---------- Listed entries ----------
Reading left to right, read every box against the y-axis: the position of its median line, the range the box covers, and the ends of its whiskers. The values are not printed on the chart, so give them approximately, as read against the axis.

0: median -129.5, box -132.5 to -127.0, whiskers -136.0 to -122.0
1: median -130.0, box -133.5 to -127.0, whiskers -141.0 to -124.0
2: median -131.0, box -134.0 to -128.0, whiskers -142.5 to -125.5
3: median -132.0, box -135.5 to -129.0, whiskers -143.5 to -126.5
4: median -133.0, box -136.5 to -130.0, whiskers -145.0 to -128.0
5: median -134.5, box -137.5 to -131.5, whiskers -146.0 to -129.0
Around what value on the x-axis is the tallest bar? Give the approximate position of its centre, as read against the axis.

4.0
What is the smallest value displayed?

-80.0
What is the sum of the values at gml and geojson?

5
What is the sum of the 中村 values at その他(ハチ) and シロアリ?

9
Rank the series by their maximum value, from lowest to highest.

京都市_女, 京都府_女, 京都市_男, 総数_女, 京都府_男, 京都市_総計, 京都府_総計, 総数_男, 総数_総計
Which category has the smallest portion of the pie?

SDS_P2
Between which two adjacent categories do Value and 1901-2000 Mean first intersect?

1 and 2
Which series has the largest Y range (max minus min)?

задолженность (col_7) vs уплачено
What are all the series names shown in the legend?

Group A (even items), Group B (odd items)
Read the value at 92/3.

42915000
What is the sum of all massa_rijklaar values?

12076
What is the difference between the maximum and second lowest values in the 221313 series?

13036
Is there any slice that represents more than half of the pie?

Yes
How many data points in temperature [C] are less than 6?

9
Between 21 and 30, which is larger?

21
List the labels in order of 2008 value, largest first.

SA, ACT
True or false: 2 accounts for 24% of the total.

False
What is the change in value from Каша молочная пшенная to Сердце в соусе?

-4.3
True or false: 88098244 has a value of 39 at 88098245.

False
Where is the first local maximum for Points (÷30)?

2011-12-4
----------
Work to be completed: Print everything from the line containing "задолженность (col_7) vs уплачено" down to the end of the material, character for character and unchanged.

Expected answer:
задолженность (col_7) vs уплачено
What are all the series names shown in the legend?

Group A (even items), Group B (odd items)
Read the value at 92/3.

42915000
What is the sum of all massa_rijklaar values?

12076
What is the difference between the maximum and second lowest values in the 221313 series?

13036
Is there any slice that represents more than half of the pie?

Yes
How many data points in temperature [C] are less than 6?

9
Between 21 and 30, which is larger?

21
List the labels in order of 2008 value, largest first.

SA, ACT
True or false: 2 accounts for 24% of the total.

False
What is the change in value from Каша молочная пшенная to Сердце в соусе?

-4.3
True or false: 88098244 has a value of 39 at 88098245.

False
Where is the first local maximum for Points (÷30)?

2011-12-4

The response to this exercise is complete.